• **Saved data entries**
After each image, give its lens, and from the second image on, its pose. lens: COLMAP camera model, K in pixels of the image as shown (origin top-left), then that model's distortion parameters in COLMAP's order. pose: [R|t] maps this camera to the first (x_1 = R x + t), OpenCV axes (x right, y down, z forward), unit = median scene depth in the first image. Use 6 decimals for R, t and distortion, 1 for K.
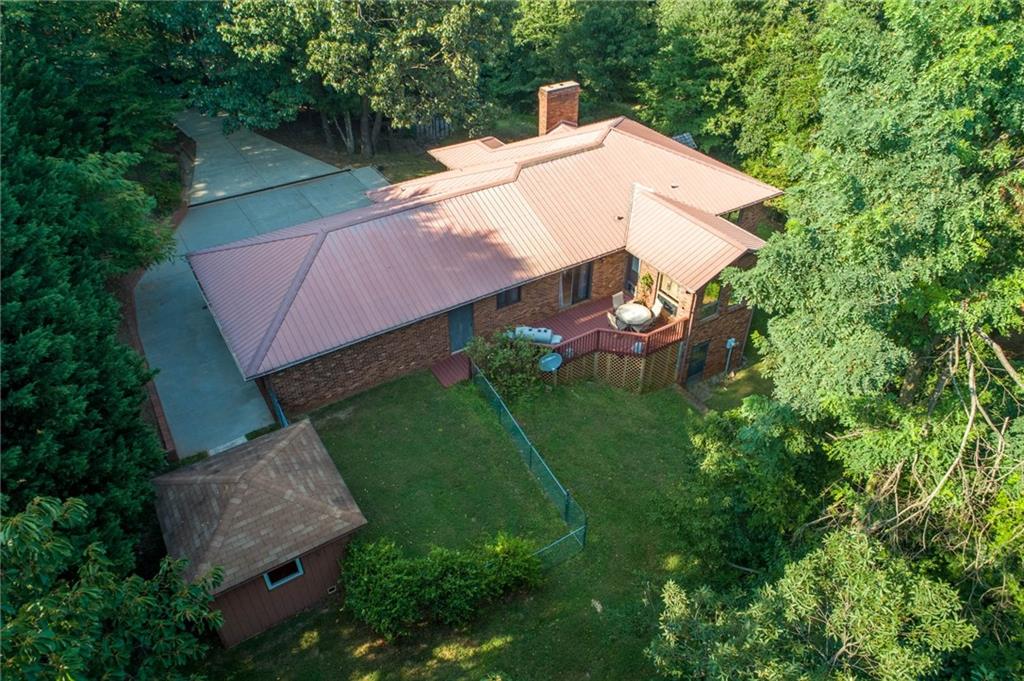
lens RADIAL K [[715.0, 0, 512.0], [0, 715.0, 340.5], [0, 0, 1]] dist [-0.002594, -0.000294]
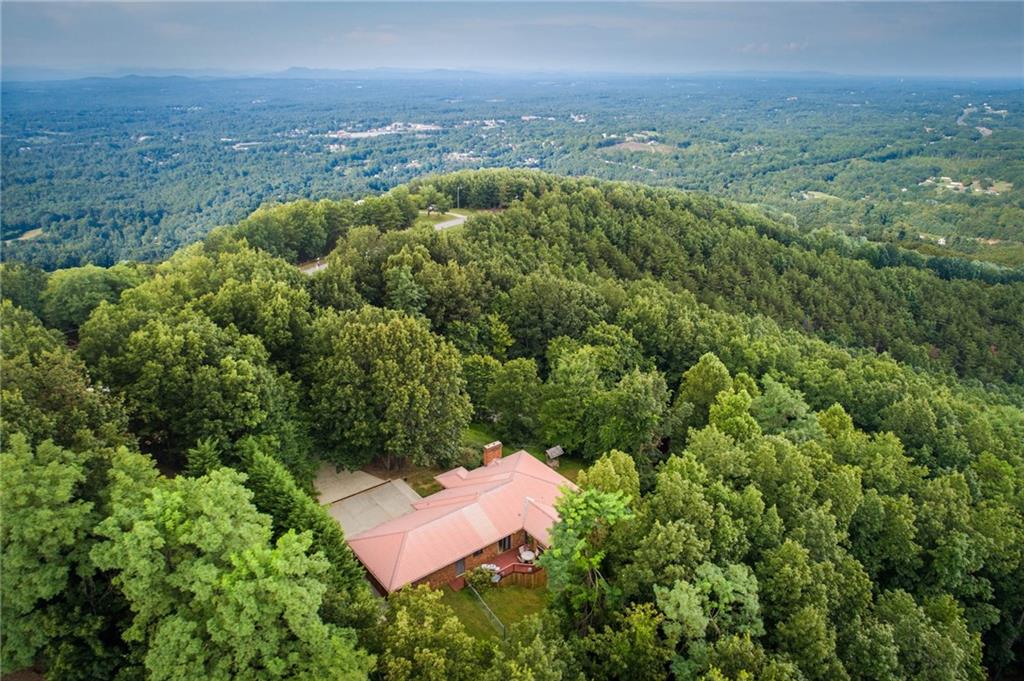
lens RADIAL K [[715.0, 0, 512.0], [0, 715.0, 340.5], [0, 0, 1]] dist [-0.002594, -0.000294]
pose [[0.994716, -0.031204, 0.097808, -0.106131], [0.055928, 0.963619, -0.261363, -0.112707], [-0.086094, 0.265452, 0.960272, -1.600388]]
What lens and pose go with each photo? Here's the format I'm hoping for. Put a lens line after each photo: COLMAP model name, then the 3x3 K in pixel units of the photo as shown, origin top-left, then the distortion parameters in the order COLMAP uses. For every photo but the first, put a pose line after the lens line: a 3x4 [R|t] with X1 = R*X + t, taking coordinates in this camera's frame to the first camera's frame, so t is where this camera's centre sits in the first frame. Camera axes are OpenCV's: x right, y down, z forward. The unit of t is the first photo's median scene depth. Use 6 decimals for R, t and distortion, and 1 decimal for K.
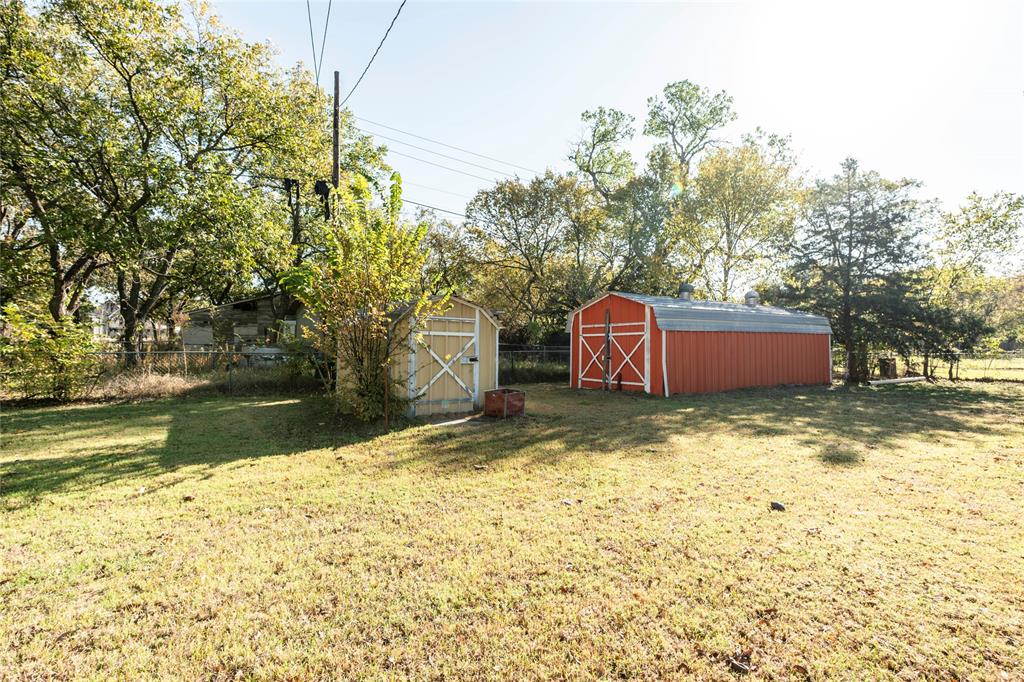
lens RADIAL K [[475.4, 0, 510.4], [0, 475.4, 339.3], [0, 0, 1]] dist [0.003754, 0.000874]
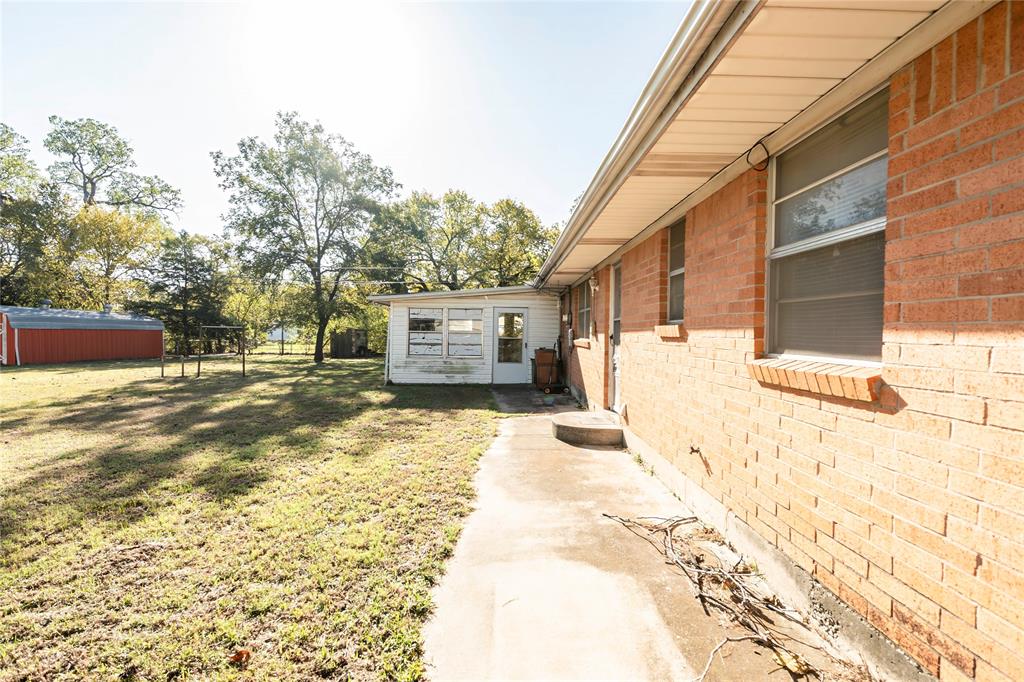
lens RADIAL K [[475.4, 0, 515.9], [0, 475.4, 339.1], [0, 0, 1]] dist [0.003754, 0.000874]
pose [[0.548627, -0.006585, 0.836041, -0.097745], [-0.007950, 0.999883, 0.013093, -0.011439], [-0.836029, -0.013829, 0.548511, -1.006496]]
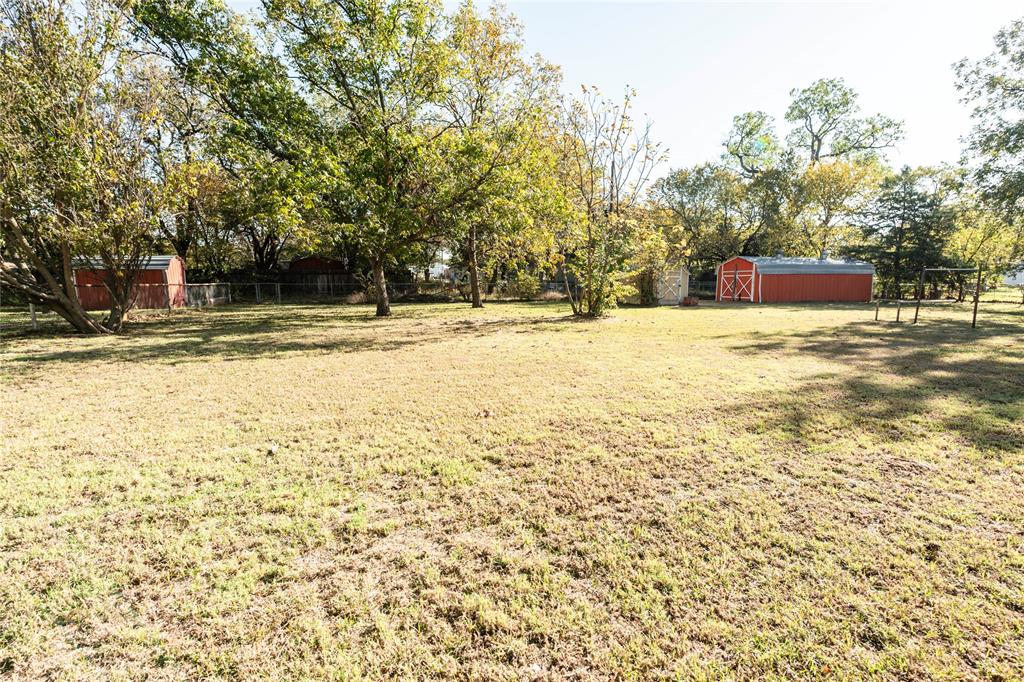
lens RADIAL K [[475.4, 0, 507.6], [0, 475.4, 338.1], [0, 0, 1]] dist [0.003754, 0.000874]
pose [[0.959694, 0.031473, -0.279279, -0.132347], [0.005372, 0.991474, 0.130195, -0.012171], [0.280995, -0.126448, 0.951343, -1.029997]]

• **Requirement**
Would you reproduce the records exactly as they stand, but without the pictures?

• **Expected output**
After each image, give its lens, and from the second image on, its pose. lens: COLMAP camera model, K in pixels of the image as shown (origin top-left), then that model's distortion parameters in COLMAP's order. pose: [R|t] maps this camera to the first (x_1 = R x + t), OpenCV axes (x right, y down, z forward), unit = median scene depth in the first image. Use 6 decimals for R, t and distortion, 1 for K.
lens RADIAL K [[715.0, 0, 512.0], [0, 715.0, 340.5], [0, 0, 1]] dist [-0.002594, -0.000294]
lens RADIAL K [[715.0, 0, 512.0], [0, 715.0, 340.5], [0, 0, 1]] dist [-0.002594, -0.000294]
pose [[0.994716, -0.031204, 0.097808, -0.106131], [0.055928, 0.963619, -0.261363, -0.112707], [-0.086094, 0.265452, 0.960272, -1.600388]]
What lens and pose go with each photo? Here's the format I'm hoping for. Put a lens line after each photo: COLMAP model name, then the 3x3 K in pixel units of the photo as shown, origin top-left, then the distortion parameters in the order COLMAP uses. For every photo but the first, put a pose line after the lens line: a 3x4 [R|t] with X1 = R*X + t, taking coordinates in this camera's frame to the first camera's frame, so t is where this camera's centre sits in the first frame. Camera axes are OpenCV's: x right, y down, z forward. The unit of t is the first photo's median scene depth. Use 6 decimals for R, t and distortion, and 1 decimal for K.
lens RADIAL K [[475.4, 0, 510.4], [0, 475.4, 339.3], [0, 0, 1]] dist [0.003754, 0.000874]
lens RADIAL K [[475.4, 0, 515.9], [0, 475.4, 339.1], [0, 0, 1]] dist [0.003754, 0.000874]
pose [[0.548627, -0.006585, 0.836041, -0.097745], [-0.007950, 0.999883, 0.013093, -0.011439], [-0.836029, -0.013829, 0.548511, -1.006496]]
lens RADIAL K [[475.4, 0, 507.6], [0, 475.4, 338.1], [0, 0, 1]] dist [0.003754, 0.000874]
pose [[0.959694, 0.031473, -0.279279, -0.132347], [0.005372, 0.991474, 0.130195, -0.012171], [0.280995, -0.126448, 0.951343, -1.029997]]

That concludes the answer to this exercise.